A book review by Tim Brunson PhD
If a human mind is normal, it is presumed that its owner go through specific physical, cognitive, and emotional stages in order to learn how to navigate their social environment. When that fails to happen as expected by mental health experts, a person could be diagnosed as having some level of Autism Spectrum Disorder (ASD). In Practical Social Skill for Autism Spectrum Disorder: Designing Child-Specific Interventions, Kathleen Koenig MSN presents what she calls a blueprint for understanding ASD and designing effective, evidence-based interventions.
A major strength of this book is its logical flow. Ms. Koenig starts off her book by presenting the three basic ASD levels, being autism, Asperger's Syndrome (or Disorder), and Pervasive Developmental Disorder Not Otherwise Specified (or Atypical Autism). Then in contrast, she carefully gives a very clear and concise explanation of what is considered to be healthy development from infancy through adulthood. She also provides a comprehensive explanation of the how this relates to the various stages of conventional education as well as recent legal requirements for educators.
Key to her book is her insistence that ASD interventions involve the integrated effort of everyone who can and does impact a child so diagnosed. This team includes parents, special and regular education teachers, other teachers and therapists, and para-professionals. She also suggests that some interventions be enhanced by a peer tutor, who is another child that has been specially trained to assist with a selected intervention.
While insisting that only well-researched, evidenced-based interventions (and thus meeting legal requirements) should be used, the approaches that Ms. Koenig discusses range between behavioral and Cognitive Behavioral Therapy (CBT). Clearly, she gives the reader a variety of approved methods from which to choose.
Although this book would probably be a tad too technical for a parent who is not trained in the mental health or education fields, those who are would benefit greatly by it. Its flow is very understandable as it moves from explaining ASD, social development, the education environment, interventions, and measurement techniques. Therefore, I highly recommend this to such clinical and education students and professionals. For those hypnotherapists, who lack the training and qualifications to address ASD as part of their practice, they could plausibly benefit from wading through the book's excellent depiction when it comes to social development and even appreciate some of the transformational approaches. However, most likely there are other resources that can more appropriately satisfy those interests.
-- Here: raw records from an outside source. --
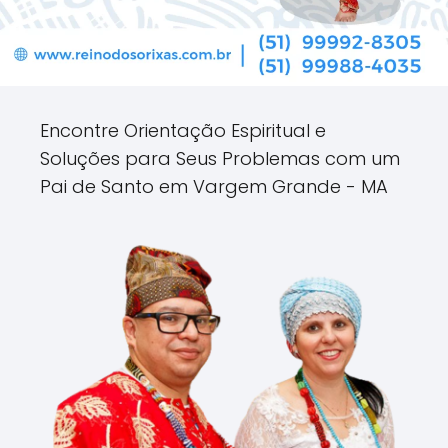
Encontre Orientação Espiritual e
Soluções para Seus Problemas com um
Pai de Santo em Vargem Grande - MA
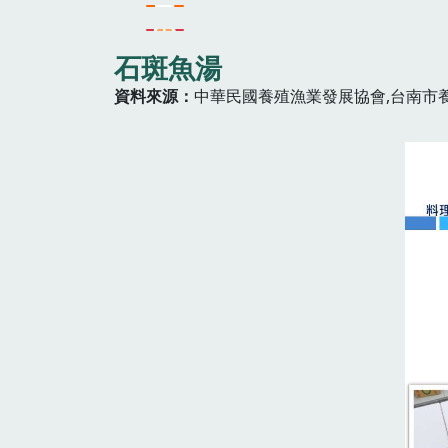
石斑魚湯
資料來源
中華民國養殖漁業發展協會,台南市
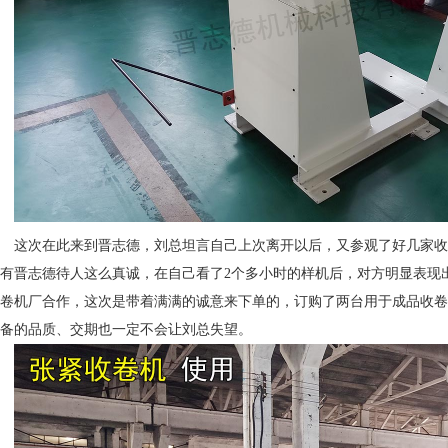
这次在此来到晋志德，刘总坦言自己上次离开以后，又参观了好几家收
有晋志德待人这么真诚，在自己看了2个多小时的样机后，对方明显表现
卷机厂合作，这次是带着满满的诚意来下单的，订购了两台用于成品收卷
备的品质、交期也一定不会让刘总失望。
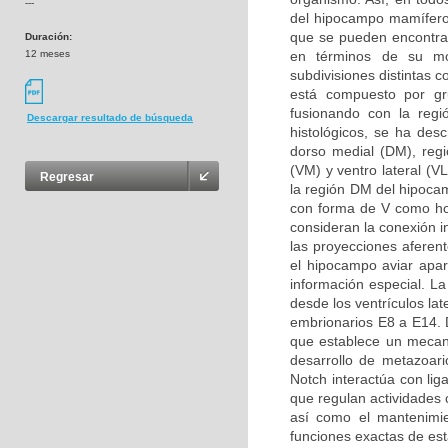
---
del hipocampo mamífero
que se pueden encontrar
Duración:
12 meses
en términos de su mor
subdivisiones distintas 
está compuesto por g
fusionando con la regi
Descargar resultado de búsqueda
histológicos, se ha desc
dorso medial (DM), regió
(VM) y ventro lateral (V
Regresar
la región DM del hipoca
con forma de V como ho
consideran la conexión i
las proyecciones aferen
el hipocampo aviar apa
información especial. L
desde los ventrículos la
embrionarios E8 a E14. D
que establece un mecani
desarrollo de metazoari
Notch interactúa con li
que regulan actividades c
así como el mantenimie
funciones exactas de est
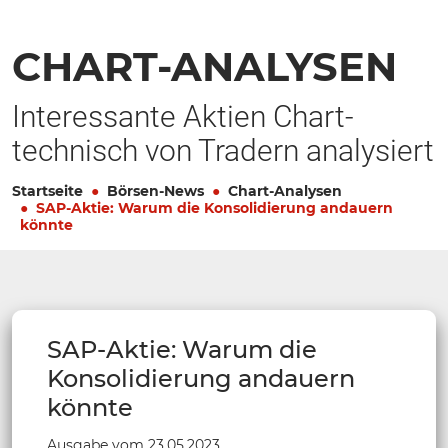
CHART-ANALYSEN
Interessante Aktien Chart-
technisch von Tradern analysiert
Startseite
Börsen-News
Chart-Analysen
SAP-Aktie: Warum die Konsolidierung andauern
könnte
SAP-Aktie: Warum die
Konsolidierung andauern
könnte
Ausgabe vom 23.05.2023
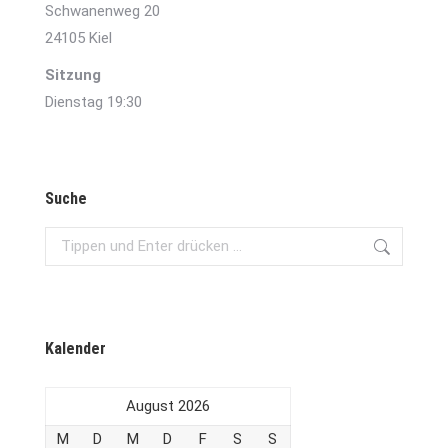
Schwanenweg 20
24105 Kiel
Sitzung
Dienstag 19:30
Suche
Search:
Kalender
August 2026
M
D
M
D
F
S
S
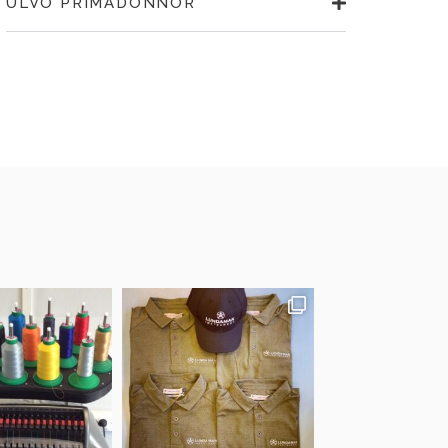
ULVÖ PRIMADONNOR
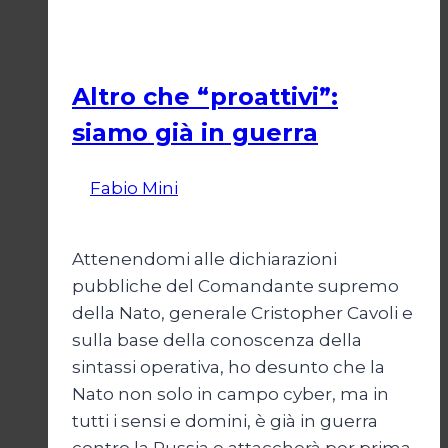
E
Pescati nella Rete
sono
già
Altro che “proattivi”:
pentiti
siamo già in guerra
Di
Fabio Mini
2 Dicembre 2025
27
Febbraio 2026
Attenendomi alle dichiarazioni
pubbliche del Comandante supremo
della Nato, generale Cristopher Cavoli e
sulla base della conoscenza della
sintassi operativa, ho desunto che la
Nato non solo in campo cyber, ma in
tutti i sensi e domini, è già in guerra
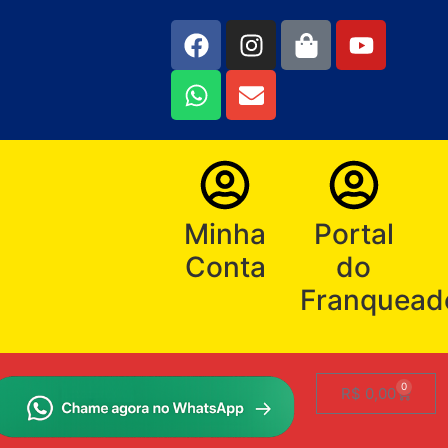
Minha
Portal
Conta
do
Franquead
0
R$
0,00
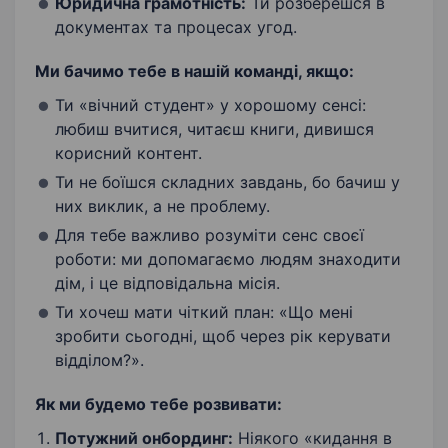
Юридична грамотність:
Ти розберешся в
документах та процесах угод.
Ми бачимо тебе в нашій команді, якщо:
Ти «вічний студент» у хорошому сенсі:
любиш вчитися, читаєш книги, дивишся
корисний контент.
Ти не боїшся складних завдань, бо бачиш у
них виклик, а не проблему.
Для тебе важливо розуміти сенс своєї
роботи: ми допомагаємо людям знаходити
дім, і це відповідальна місія.
Ти хочеш мати чіткий план: «Що мені
зробити сьогодні, щоб через рік керувати
відділом?».
Як ми будемо тебе розвивати:
Потужний онбординг:
Ніякого «кидання в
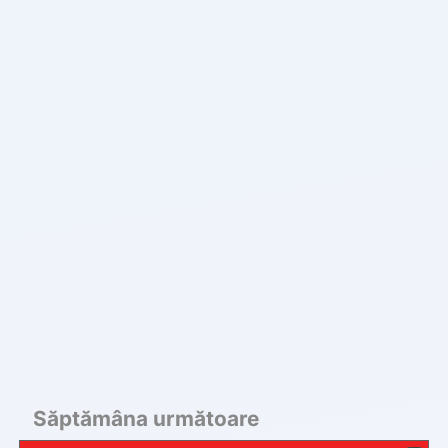
Săptămâna următoare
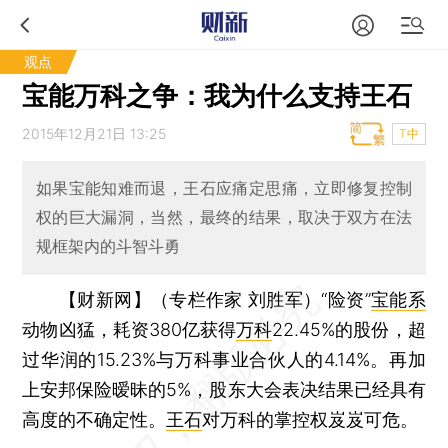
观点
宝能万科之争：我为什么支持王石
2015年12月21日 13:25
T中
如果宝能知难而退，王石应痛定思痛，立即修复控制
权的巨大漏洞，当然，最终的结果，取决于双方在法
规框架内的斗智斗勇
【财新网】（专栏作家 刘胜军）
“险资”
宝能系
动物凶猛，耗资380亿获得
万科
22.45%的股份，超
过华润的15.23%与万科事业合伙人的4.14%。再加
上安邦保险暧昧的5%，股东大会表决结果已经具有
高度的不确定性。
王石
对万科的掌控权岌岌可危。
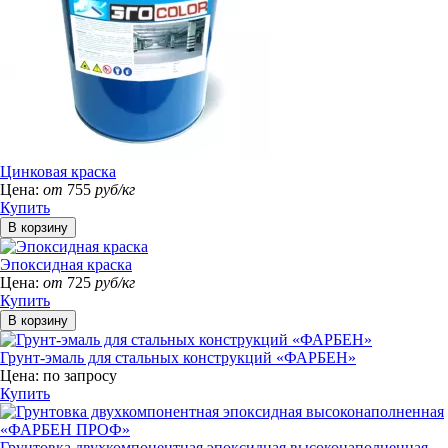
Цинковая краска
Цена:
от
755
руб/кг
Купить
Эпоксидная краска
Цена:
от
725
руб/кг
Купить
Грунт-эмаль для стальных конструкций «ФАРБЕН»
Цена:
по запросу
Купить
Грунтовка двухкомпонентная эпоксидная высоконаполненная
On the other hand, for those hardy individuals, who tend to be more synoptic, out-of-the-box thinkers, this book has considerable merit. As essentially autism is a disorder involving a person's ability to create meaning as a consequence of social interaction, the author's explanation of the stages of development and how dysfunctions can be remediated has implications for artificial intelligence research to include anyone who attempts to develop websites using AI concepts. Indeed, addressing or modeling human intelligence cannot be accomplished without understanding how meaning formation uses perception, relevance filtering, imitation, intervention design (i.e. error correction), and measurement. As Ms. Koenig's book is so well presented – albeit for another audience – I would not rule out this unintended value.